Sweet Pea Roasted Jalepeño Guacamole

I’m a big avocado fan. Huge. I eat one everyday, typically by itself or in a smoothie. And when it comes to guac, I usually do a simple one with lemon juice, salt and pepper to top a salad or chicken dish.

This recipe, however, is something worth sharing. I came across it when Whole Foods only had one ripe avocado on a day I was in charge of guac for a potluck. Of course. The store clerk suggested I try the sweet pea guacamole on their website which uses only 1 avocado and frozen green peas as the bulk. I added some other ingredients as well for extra kick and the result was surprisingly packed with flavour. Light and sweet, smoky and spicy. I can’t recommend it enough, you’ve gotta to try it for yourself.

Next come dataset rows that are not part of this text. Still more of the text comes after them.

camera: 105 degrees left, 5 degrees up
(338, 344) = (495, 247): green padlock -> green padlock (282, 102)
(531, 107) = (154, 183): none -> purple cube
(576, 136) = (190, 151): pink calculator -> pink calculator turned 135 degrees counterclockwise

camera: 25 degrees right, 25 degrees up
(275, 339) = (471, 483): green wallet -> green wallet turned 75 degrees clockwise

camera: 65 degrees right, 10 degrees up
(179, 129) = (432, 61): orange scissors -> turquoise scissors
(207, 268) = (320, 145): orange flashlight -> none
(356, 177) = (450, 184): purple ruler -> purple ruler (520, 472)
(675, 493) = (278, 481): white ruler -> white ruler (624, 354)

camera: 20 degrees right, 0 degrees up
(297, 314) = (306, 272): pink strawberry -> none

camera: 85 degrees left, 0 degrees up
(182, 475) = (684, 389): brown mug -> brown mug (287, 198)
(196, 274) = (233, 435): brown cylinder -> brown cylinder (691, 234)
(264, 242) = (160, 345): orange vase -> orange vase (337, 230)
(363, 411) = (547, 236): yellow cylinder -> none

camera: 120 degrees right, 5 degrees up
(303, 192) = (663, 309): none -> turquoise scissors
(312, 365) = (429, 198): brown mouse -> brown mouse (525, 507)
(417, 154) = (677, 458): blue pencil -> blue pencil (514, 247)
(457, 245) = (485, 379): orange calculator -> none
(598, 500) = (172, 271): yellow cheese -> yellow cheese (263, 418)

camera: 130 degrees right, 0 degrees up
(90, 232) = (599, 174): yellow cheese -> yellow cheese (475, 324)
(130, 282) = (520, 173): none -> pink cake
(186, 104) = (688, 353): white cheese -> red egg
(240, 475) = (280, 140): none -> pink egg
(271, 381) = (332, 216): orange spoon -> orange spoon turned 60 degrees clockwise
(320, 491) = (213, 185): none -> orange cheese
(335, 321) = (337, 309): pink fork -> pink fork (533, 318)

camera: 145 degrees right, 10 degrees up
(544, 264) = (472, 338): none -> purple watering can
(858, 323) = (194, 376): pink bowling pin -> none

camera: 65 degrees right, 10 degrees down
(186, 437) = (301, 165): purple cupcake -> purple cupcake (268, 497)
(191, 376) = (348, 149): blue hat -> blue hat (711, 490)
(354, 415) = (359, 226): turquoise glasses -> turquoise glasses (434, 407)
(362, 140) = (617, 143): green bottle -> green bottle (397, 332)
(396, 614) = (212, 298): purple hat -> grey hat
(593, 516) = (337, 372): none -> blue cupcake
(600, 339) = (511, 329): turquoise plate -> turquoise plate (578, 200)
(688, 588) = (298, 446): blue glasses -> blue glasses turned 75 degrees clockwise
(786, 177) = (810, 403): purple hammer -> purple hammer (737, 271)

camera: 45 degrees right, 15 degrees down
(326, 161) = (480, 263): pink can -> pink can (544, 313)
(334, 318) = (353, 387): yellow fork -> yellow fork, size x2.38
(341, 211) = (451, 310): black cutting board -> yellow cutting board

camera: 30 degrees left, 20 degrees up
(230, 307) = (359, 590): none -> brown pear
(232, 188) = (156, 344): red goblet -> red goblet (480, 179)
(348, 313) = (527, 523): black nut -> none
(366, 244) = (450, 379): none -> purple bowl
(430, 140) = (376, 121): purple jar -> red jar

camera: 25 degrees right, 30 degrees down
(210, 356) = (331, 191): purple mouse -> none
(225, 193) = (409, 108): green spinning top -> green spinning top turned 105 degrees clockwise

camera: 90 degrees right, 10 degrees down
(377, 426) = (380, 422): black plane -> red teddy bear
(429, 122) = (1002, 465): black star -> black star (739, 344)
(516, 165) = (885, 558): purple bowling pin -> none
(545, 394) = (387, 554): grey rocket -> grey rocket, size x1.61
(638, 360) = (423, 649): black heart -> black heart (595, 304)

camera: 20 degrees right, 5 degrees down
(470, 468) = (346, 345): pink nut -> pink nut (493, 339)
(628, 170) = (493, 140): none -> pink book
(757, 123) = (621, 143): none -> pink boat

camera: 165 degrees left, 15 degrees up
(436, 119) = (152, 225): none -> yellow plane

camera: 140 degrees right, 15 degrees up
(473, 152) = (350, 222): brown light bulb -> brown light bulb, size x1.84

Sweet Pea Roasted Jalepeño Guacamole

  • Servings: 6 to 8
  • Print


  • 2 large ripe avocados (or can use 1 if you want lower fat)
  • 1 1/2 cup frozen sweet peas, thawed
  • 2 small jalepeño
  • 1/3 cup cilantro, roughy chopped
  • 3 cloves garlic
  • 2 scallions or 1/2 small onion, thinly sliced
  • 2 limes
  • 1 tsp salt

Let’s go:IMG_4877

  1. Heat oven to broil, and broil one of the jalepeño’s until it is completely charred. Transfer to a small bowl, cover with plastic wrap and let sit for 15 minutes. When cool, use a paper towel to wipe off the charred skin. Halve, seed and devein both the roasted and raw jalepño.
  2. In a medium bowl, mash the avocados with a fork. Set aside.
  3. In a blender on pulse mode, or in a food processor, puree the peas, cilantro, jalepño peppers and garlic. Sprinkle in salt and squeeze in the juice of 2 limes and pulse again until you have a chunky uniform mixture.
  4. Pour this mixture into the bowl of avocados and combine. Add the zest of 1 lime, and more lime juice and salt to taste. Garnish with cilantro and serve with chips or raw vegetables.